Texto.

Puede que alguno de los machos peleones sea el padre del futuro ballenato, y que su canción fuera la más hermosa. Los machos de las jorobadas cantan todos la misma canción, pero siempre hay quien desafina más y quien desafina menos. Las canciones son complejas y difieren entre ellas, dependiendo de la zona del planeta donde se encuentren estos gigantes. Así pues, las ballenas jorobadas del Pacífico Sur, llamadas "jorobadas" por la joroba que tienen antes de la aleta dorsal, cantan todas el mismo hit. Si una ballena viene de visita desde la otra punta del océano cantando "La Macarena", lo más probable es que si a las locales les "mola" el nuevo balenotono, lo incorporen en alguna de las estrofas de su canción. En el mar no hay SGAE, así que no hay problemas...

Tareas propuestas.
[a] Según el texto sobre las ballenas jorobadas, ¿de qué les viene el nombre de "jorobadas"?
[b] Edite el texto sobre las ballenas jorobadas: reprodúzcalo desde "Puede que alguno" hasta "no hay problemas..." y ponga "cetáceos" en lugar de "gigantes".
[c] Prosiga el texto sobre las canciones de las ballenas jorobadas a partir de su última frase.

Material proporcionado.
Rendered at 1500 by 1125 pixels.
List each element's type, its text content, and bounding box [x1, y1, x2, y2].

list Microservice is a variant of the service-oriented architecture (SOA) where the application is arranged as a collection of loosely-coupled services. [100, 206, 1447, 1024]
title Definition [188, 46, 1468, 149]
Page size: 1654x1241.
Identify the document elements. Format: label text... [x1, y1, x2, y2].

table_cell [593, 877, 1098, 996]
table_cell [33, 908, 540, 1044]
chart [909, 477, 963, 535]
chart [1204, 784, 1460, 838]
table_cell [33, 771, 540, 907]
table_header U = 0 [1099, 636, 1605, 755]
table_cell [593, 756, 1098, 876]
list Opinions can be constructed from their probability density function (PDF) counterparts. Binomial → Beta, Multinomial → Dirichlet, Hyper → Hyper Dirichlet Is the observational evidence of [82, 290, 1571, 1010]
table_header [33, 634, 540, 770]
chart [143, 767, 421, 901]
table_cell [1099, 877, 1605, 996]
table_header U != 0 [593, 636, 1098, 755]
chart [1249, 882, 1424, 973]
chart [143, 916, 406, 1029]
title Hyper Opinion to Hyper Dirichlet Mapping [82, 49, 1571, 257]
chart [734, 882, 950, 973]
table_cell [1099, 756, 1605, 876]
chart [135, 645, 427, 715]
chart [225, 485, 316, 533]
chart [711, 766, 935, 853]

Resultados por tarea.
[a] De la joroba que tienen antes de la aleta dorsal.

[b]
Puede que alguno de los machos peleones sea el padre del futuro ballenato, y que su canción fuera la más hermosa. Los machos de las jorobadas cantan todos la misma canción, pero siempre hay quien desafina más y quien desafina menos. Las canciones son complejas y difieren entre ellas, dependiendo de la zona del planeta donde se encuentren estos cetáceos. Así pues, las ballenas jorobadas del Pacífico Sur, llamadas "jorobadas" por la joroba que tienen antes de la aleta dorsal, cantan todas el mismo hit. Si una ballena viene de visita desde la otra punta del océano cantando "La Macarena", lo más probable es que si a las locales les "mola" el nuevo balenotono, lo incorporen en alguna de las estrofas de su canción. En el mar no hay SGAE, así que no hay problemas...

[c]
Recomiendo que entréis en esta página:
http://upload.wikimedia.org/wikipedia/commons/1/13/Humpbackwhale2.ogg

El tiempo pasa volando. No me doy casi cuenta, y ya tenemos que irnos... Me despido de mis amigas, silenciosamente. ¡Me pasaría aquí las 24 horas! Pero hay que dejarlas marchar, de esto se trata: nosotros a lo nuestro, ellas a lo suyo. Somos extraños y peligrosos ante sus ojos. Es horrible que paguemos justos por pecadores, pero degraciadamente tiene que ser así: cuanto menos nos acerquemos, mejor. Demasiado han sufrido ya...

Parecen contentas, cuando nos alejamos, pero aún así, se molestan en despedirse.





Vuelvo a Lismore para seguir con las clases. No quiero estudiar el plancton nunca más.